A ministra Laurita Vaz disse concordar inteiramente com o juiz Bretas quanto à “enorme reprovabilidade de crimes dessa natureza”, que têm potencial para atingir um número muito grande de pessoas porque desviam recursos públicos de áreas que precisam.

“No meu sentir, o STJ tem que se manter firme no combate à corrupção. Pessoalmente, tenho sempre votado com viés de maior rigorismo em casos dessa natureza. Entretanto, essa luta não pode virar caça às bruxas. É dever do Judiciário garantir em todos os casos, para todos os acusados, o devido processo legal”, disse Laurita.

O ministro Rogerio Schietti proferiu o voto mais duro. Destacou que discorda do argumento da defesa de que contra Temer só há a palavra de um delator —o sócio da Engevix José Antunes Sobrinho. Para Schietti, há outros elementos de prova contra o emedebista.

Ele afirmou também que a relação entre Temer e Lima é alvo de outras denúncias, como a do “quadrilhão do MDB”, oferecida ao STF pelo ex-procurador-geral Rodrigo Janot em 2017 —o que indica um quadro de corrupção sistêmica.

Contudo, como os demais ministros, Schietti não viu motivos para manter Temer na cadeia. “Quando se trata de prisão, não há de se falar em mera conveniência, mas da efetiva necessidade [da medida]”, disse.

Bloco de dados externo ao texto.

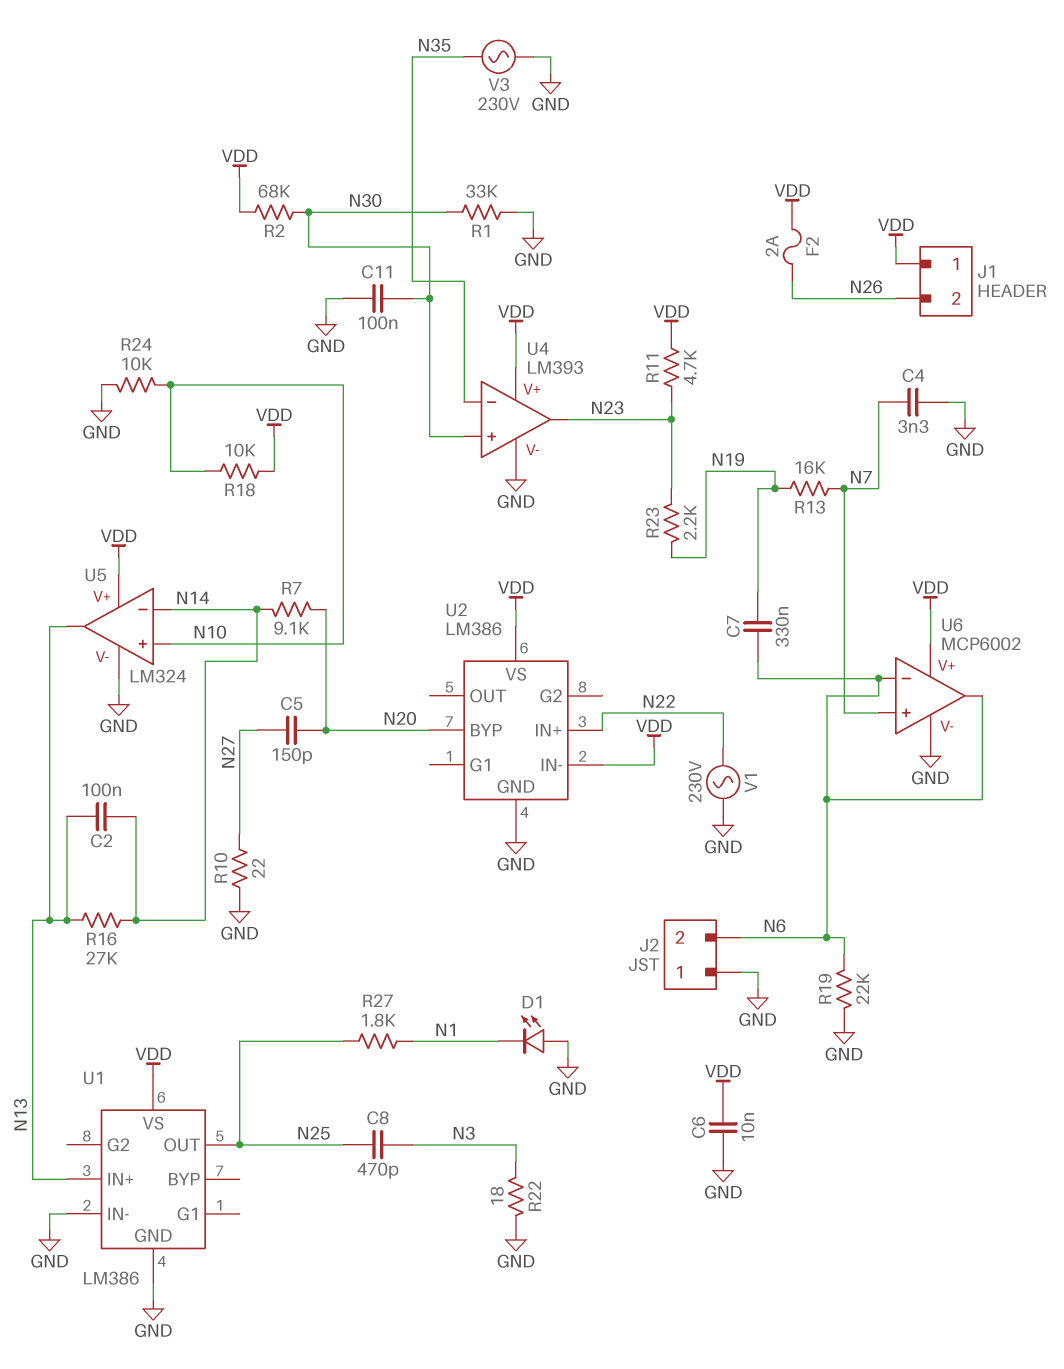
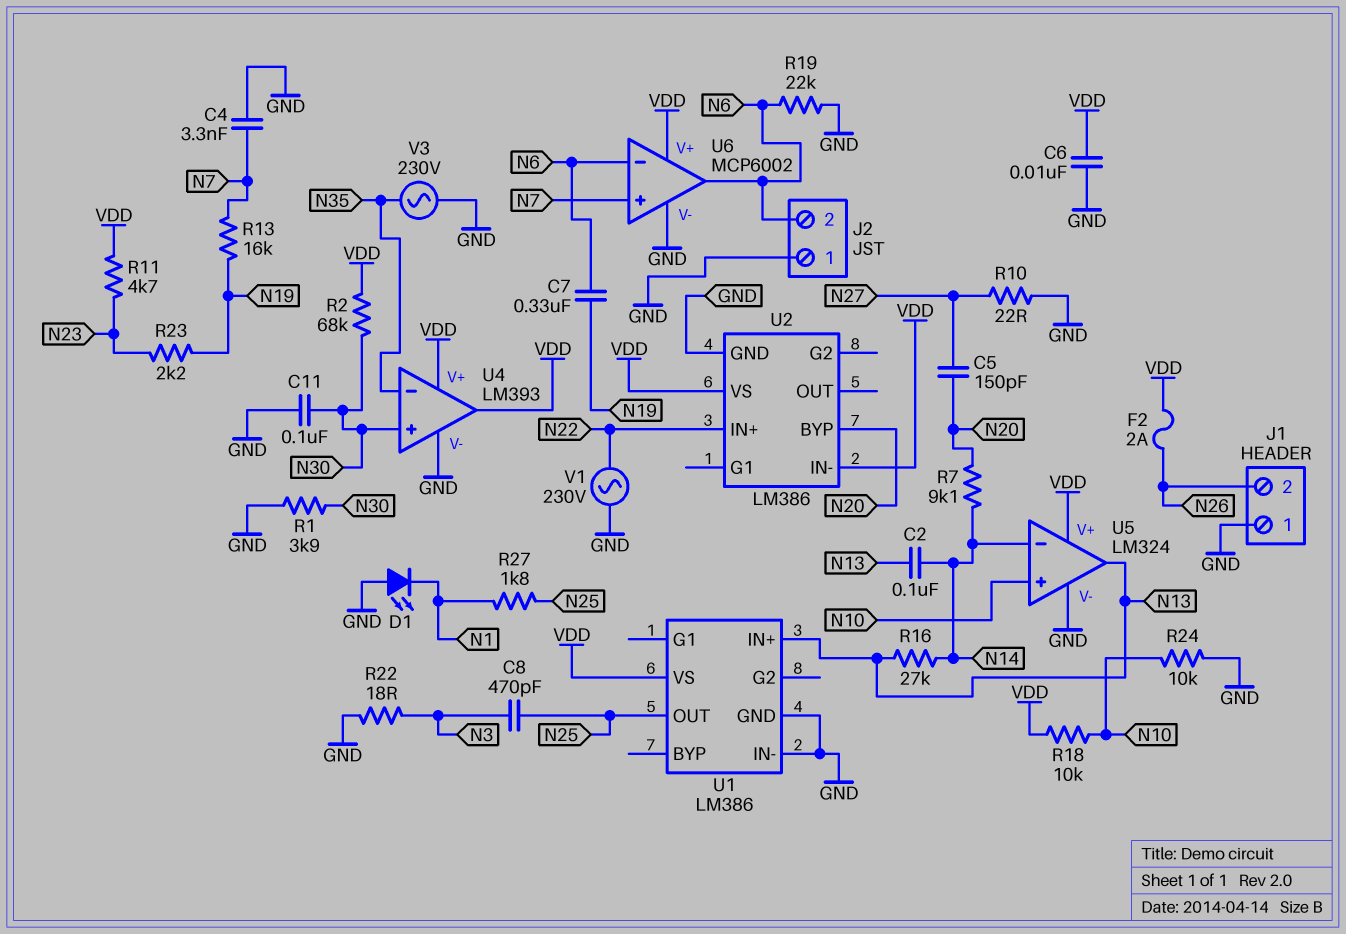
J1 pin 1: VDD -> GND
R1: 33k (GND, N30) -> 3.9k (GND, N30)
U4 pin out: N23 -> VDD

Uma das filhas do ex-presidente, Luciana Temer, que é professora da Faculdade de Direito da PUC-SP, comemorou em uma rede social a decisão favorável ao pai.

“Finalmente alguma sensatez!”, escreveu ela, destacando o placar de quatro votos a zero no STJ. Luciana estava na casa do emedebista no dia em que ele se entregou para ser detido pela segunda vez, na quinta-feira.

Na primeira vez em que Temer foi preso, em março, Luciana postou uma foto do pai com Nelson Mandela e afirmou: “Quem gosta de espetáculo midiático e de aparecer na TV devia fazer teatro, não direito. Direito é para quem gosta de lei e justiça”.